JOB –
What do the lines say from the start of the entries through the one containing "SƠN HOA VIỆT"? Repeat them exactly.

RECORDS FOR THE EXERCISE –
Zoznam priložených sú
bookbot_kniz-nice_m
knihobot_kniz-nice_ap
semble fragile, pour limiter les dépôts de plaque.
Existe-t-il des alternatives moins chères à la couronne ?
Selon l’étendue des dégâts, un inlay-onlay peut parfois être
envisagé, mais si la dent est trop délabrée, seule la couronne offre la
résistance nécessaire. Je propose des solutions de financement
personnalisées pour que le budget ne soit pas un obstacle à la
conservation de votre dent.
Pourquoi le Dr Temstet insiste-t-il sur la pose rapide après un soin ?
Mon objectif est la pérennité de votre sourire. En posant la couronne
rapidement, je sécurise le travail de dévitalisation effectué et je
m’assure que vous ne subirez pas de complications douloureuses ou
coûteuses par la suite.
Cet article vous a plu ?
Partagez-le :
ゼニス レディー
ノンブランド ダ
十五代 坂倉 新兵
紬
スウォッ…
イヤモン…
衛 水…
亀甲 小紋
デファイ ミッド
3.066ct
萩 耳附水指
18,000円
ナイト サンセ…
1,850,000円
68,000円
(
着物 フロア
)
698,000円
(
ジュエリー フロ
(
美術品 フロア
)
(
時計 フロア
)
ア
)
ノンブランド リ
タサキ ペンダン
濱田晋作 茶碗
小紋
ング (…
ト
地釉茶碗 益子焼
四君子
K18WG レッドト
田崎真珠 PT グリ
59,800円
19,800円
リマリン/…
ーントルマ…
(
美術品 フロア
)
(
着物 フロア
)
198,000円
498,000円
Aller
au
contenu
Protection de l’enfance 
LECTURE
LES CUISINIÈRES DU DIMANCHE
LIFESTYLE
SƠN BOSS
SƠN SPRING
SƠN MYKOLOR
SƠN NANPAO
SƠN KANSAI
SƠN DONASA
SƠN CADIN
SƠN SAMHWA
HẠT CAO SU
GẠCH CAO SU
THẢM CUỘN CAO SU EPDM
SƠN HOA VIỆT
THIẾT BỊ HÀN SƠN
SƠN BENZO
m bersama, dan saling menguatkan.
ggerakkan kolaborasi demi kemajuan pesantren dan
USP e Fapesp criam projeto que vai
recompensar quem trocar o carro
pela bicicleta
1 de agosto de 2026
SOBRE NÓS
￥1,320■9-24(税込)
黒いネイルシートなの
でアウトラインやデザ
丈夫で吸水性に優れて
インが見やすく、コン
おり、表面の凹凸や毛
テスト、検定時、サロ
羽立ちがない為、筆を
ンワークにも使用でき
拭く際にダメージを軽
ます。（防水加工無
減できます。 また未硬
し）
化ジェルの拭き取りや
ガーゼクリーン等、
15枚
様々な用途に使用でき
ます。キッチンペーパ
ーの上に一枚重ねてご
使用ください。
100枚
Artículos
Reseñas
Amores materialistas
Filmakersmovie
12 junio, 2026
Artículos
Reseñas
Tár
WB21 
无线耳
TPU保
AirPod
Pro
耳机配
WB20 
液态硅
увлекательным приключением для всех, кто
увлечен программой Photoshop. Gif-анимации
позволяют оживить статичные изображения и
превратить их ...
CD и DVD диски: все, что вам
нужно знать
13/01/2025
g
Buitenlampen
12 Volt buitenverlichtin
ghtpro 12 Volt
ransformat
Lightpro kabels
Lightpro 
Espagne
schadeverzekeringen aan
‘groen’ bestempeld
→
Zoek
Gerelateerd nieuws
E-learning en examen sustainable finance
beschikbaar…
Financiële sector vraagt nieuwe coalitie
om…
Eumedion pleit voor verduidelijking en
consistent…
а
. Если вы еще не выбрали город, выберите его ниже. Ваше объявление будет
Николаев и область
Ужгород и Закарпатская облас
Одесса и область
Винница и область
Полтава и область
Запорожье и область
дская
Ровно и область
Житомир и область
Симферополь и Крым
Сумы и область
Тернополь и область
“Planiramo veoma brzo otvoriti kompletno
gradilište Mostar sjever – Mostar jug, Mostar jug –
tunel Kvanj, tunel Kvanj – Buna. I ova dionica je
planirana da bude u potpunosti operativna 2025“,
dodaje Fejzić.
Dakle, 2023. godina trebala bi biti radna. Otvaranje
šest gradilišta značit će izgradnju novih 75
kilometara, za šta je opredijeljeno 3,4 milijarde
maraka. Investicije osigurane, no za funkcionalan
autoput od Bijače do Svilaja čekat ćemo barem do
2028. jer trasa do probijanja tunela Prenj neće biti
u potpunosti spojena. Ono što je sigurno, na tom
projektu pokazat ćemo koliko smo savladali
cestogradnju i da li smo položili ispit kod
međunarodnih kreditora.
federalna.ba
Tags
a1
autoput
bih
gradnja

RESPONSE BELOW –
Zoznam priložených sú
bookbot_kniz-nice_m
knihobot_kniz-nice_ap
semble fragile, pour limiter les dépôts de plaque.
Existe-t-il des alternatives moins chères à la couronne ?
Selon l’étendue des dégâts, un inlay-onlay peut parfois être
envisagé, mais si la dent est trop délabrée, seule la couronne offre la
résistance nécessaire. Je propose des solutions de financement
personnalisées pour que le budget ne soit pas un obstacle à la
conservation de votre dent.
Pourquoi le Dr Temstet insiste-t-il sur la pose rapide après un soin ?
Mon objectif est la pérennité de votre sourire. En posant la couronne
rapidement, je sécurise le travail de dévitalisation effectué et je
m’assure que vous ne subirez pas de complications douloureuses ou
coûteuses par la suite.
Cet article vous a plu ?
Partagez-le :
ゼニス レディー
ノンブランド ダ
十五代 坂倉 新兵
紬
スウォッ…
イヤモン…
衛 水…
亀甲 小紋
デファイ ミッド
3.066ct
萩 耳附水指
18,000円
ナイト サンセ…
1,850,000円
68,000円
(
着物 フロア
)
698,000円
(
ジュエリー フロ
(
美術品 フロア
)
(
時計 フロア
)
ア
)
ノンブランド リ
タサキ ペンダン
濱田晋作 茶碗
小紋
ング (…
ト
地釉茶碗 益子焼
四君子
K18WG レッドト
田崎真珠 PT グリ
59,800円
19,800円
リマリン/…
ーントルマ…
(
美術品 フロア
)
(
着物 フロア
)
198,000円
498,000円
Aller
au
contenu
Protection de l’enfance 
LECTURE
LES CUISINIÈRES DU DIMANCHE
LIFESTYLE
SƠN BOSS
SƠN SPRING
SƠN MYKOLOR
SƠN NANPAO
SƠN KANSAI
SƠN DONASA
SƠN CADIN
SƠN SAMHWA
HẠT CAO SU
GẠCH CAO SU
THẢM CUỘN CAO SU EPDM
SƠN HOA VIỆT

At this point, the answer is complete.